→ 対象の文章

マイクロソフトでは出会えなかった天職 僕はこうして社会起業家になった

マイクロソフトでは出会えなかった天職 僕はこうして社会起業家になった

 

◎内容と感想

今や、100万以上の本をネパールに寄付し、スマトラ島沖地震では真っ先に現地で活動し、多くの図書館と学校を建設したことで有名なNPO法人Room to Read

Room to Readの主な事業は、発展途上国に図書館,学校の設立など、事業目的は、発展途上国の識字能力向上。そしてこの本はそのRoom to Readの創始者ジョン・ウッドの物語


以下あらすじ

ジョン・ウッドは中国のマイクロソフトの統括、マイケルの右腕となる存在であった。日々、何十億というお金が動かし、それらを運用し、仕事漬けが続く毎日

しかし、マイクロソフトというITの最先端を走り続ける企業で働けていることに対してジョンはなんら不満に思っていなかった。運転手付きの車で毎日送り迎え、巨万の冨、豪華なマンションの一室、美人の恋人。何一つ不自由はない生活であった。そんな時にジョンは長期休暇をとり、旅行に出かけることになる

場所はネパール。ネパールは、教育制度が整っていなく、非常に貧しい国だ。そして、ネパールの学校に訪れて校内を案内してもらった。学校には一つの図書館があった。しかし、その図書館の中には、本は一冊もない。全校生徒は450人いるのに対して本は全くない。子供頃からずっと本を読み、読書の楽しさを知っているジョンからは考えられないことだった

ジョンは、決意する。ここに本を届けることを!本を届け、子供達を笑顔にすることを!しかし、その先にはいくつものの試練が待ち受けていた....

→ 提供資料
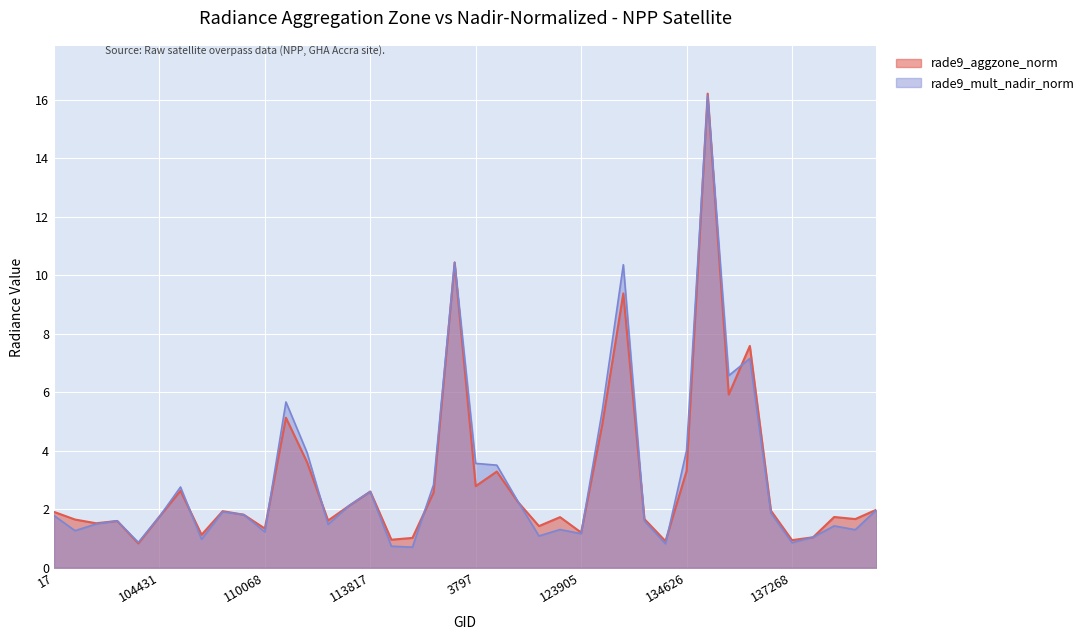

What position from the right is 140194?

1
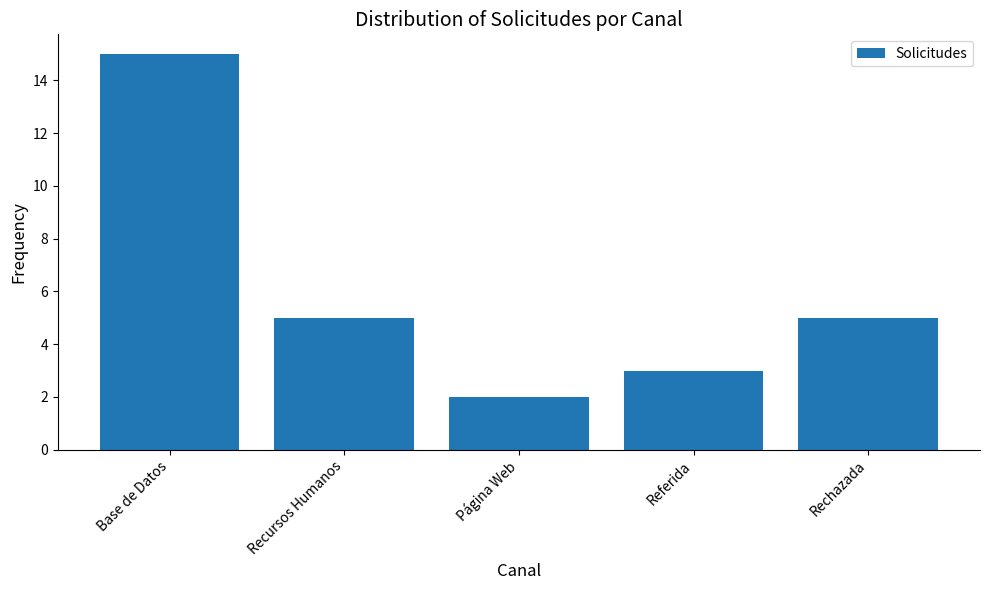

Between Referida and Página Web, which is larger?

Referida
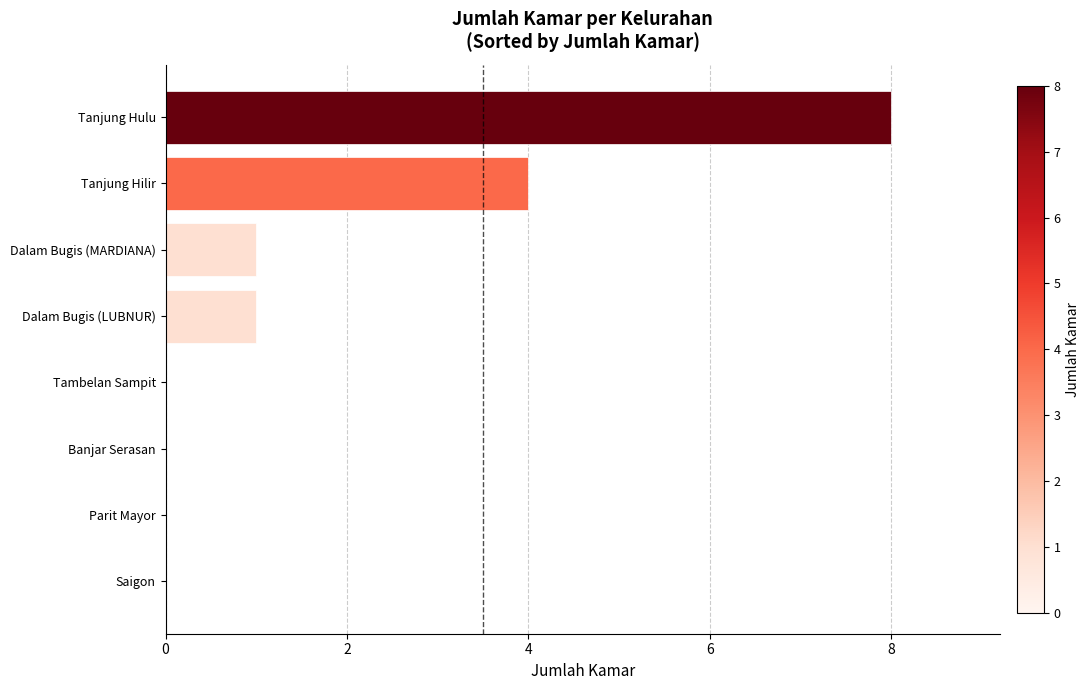

Is it true that the value at Tanjung Hilir is 1?

False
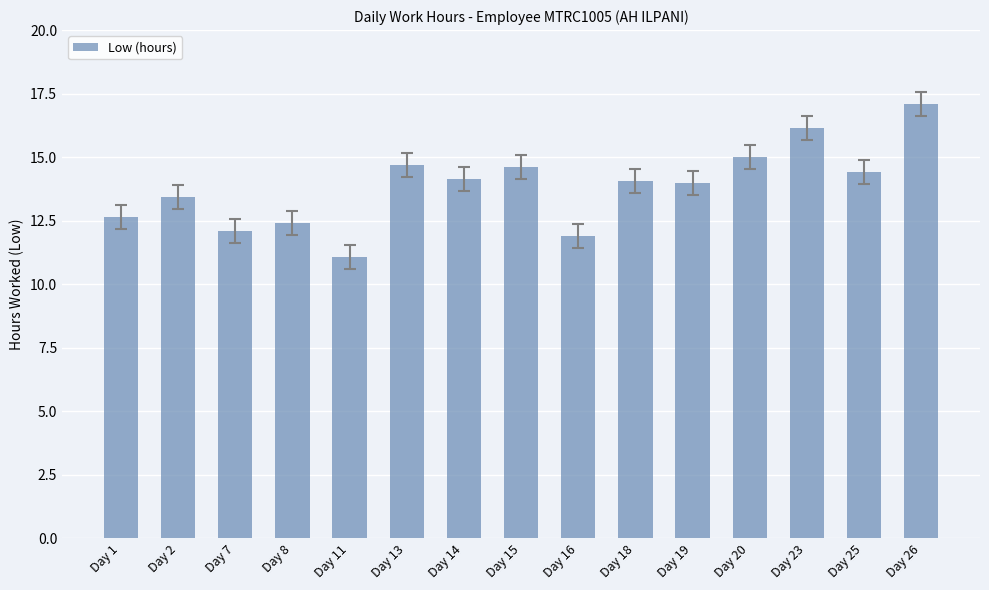

Are the bars horizontal?

No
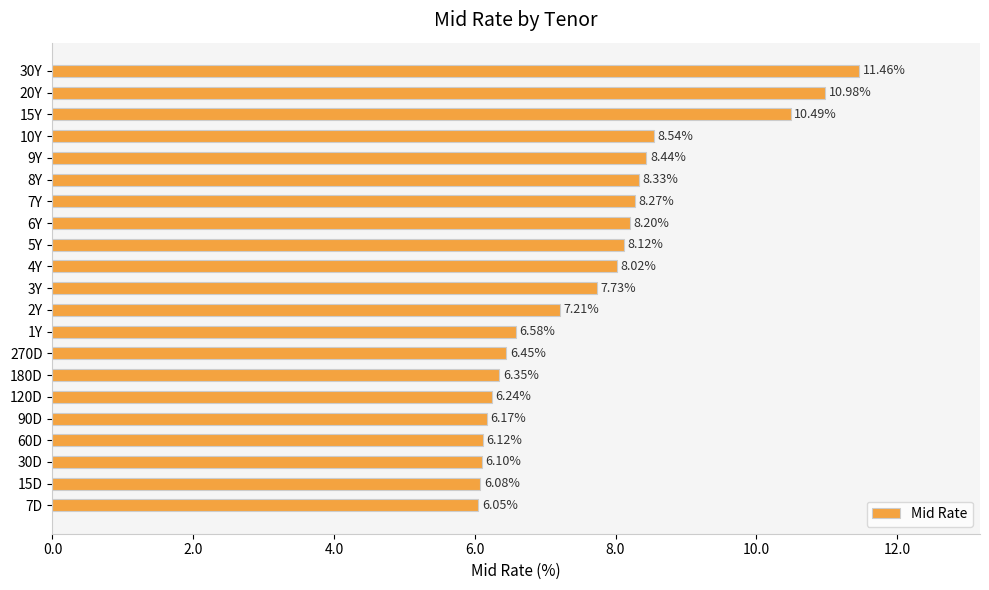

How many bars are there in total?

21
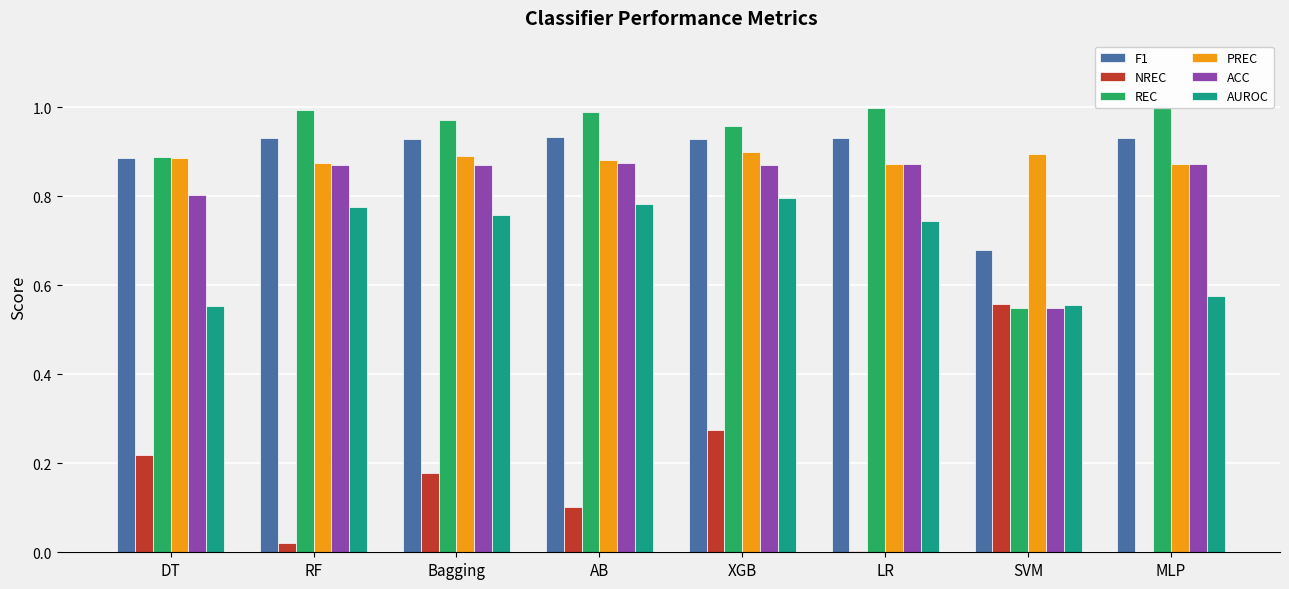

Which has a higher value, DT or XGB?

XGB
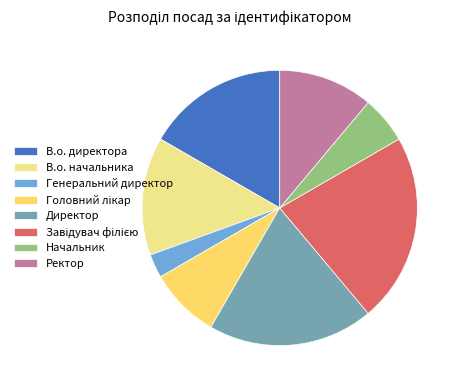

Which category has the smallest portion of the pie?

Генеральний директор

→ 求められる作業 1
社会起業家の本の紹介文のうち、「場所はネパール。ネパールは、」を含むところから「試練が待ち受けていた....」までの部分を、「450人」を「300人」に書き換えたうえでもう一度示してください。
→ 求められる作業 2
社会起業家の本の紹介文に照らして、次の記述がそれぞれ合っているかを「はい」か「いいえ」で答え、判断の決め手となる本文の言葉をそのまま引用してください。(a) ジョンは長期休暇中にネパールを訪れた。(b) ネパールの学校の図書館には本が数冊しかなかった。(c) ジョンはマイクロソフトでの仕事に不満を抱いていた。
→ 求められる作業 3
社会起業家の本の紹介文の続きを、最後の文の後から書き進めてください。

→ 回答 1
場所はネパール。ネパールは、教育制度が整っていなく、非常に貧しい国だ。そして、ネパールの学校に訪れて校内を案内してもらった。学校には一つの図書館があった。しかし、その図書館の中には、本は一冊もない。全校生徒は300人いるのに対して本は全くない。子供頃からずっと本を読み、読書の楽しさを知っているジョンからは考えられないことだった

ジョンは、決意する。ここに本を届けることを!本を届け、子供達を笑顔にすることを!しかし、その先にはいくつものの試練が待ち受けていた....

→ 回答 2
(a) はい。「そんな時にジョンは長期休暇をとり、旅行に出かけることになる」「場所はネパール。」
(b) いいえ。「その図書館の中には、本は一冊もない。」
(c) いいえ。「ジョンはなんら不満に思っていなかった。」

→ 回答 3
この本は、とにかくジョン・ウッドの唸るような思想や哲学がたくさんでてきます。その思想や哲学の多くはマイクロソフトで培われたもので、文章の中でそのことについて綴られています。

 

1.その冨を使って何をするか?

物質的な冨があるかないかは関係ない。本当に大切なのは———その冨を使って何をするか?だ。僕は、若くして経済的に裕福になったがそれは運に過ぎない。たまたまふさわしいタイミングで会社に入っただけ。お金を持っている人が素晴らしい人間ということではない

 

2.泣き落とし作戦はダメ!

世界に貧困があるのはみんな知っているし、誰もがその事実に悲しんでる。一部の慈善団体は、ハエがたかった子供の死体の写真や栄養失調で苦しんでる写真を見せると寄付金効果があると思っている。そういうことをしているセレブも実際にいる。

でもそうすることで貧困者をおとしめる。罪悪感をマーケティングに利用してはならない。そんなことでは寄付金は集まらない。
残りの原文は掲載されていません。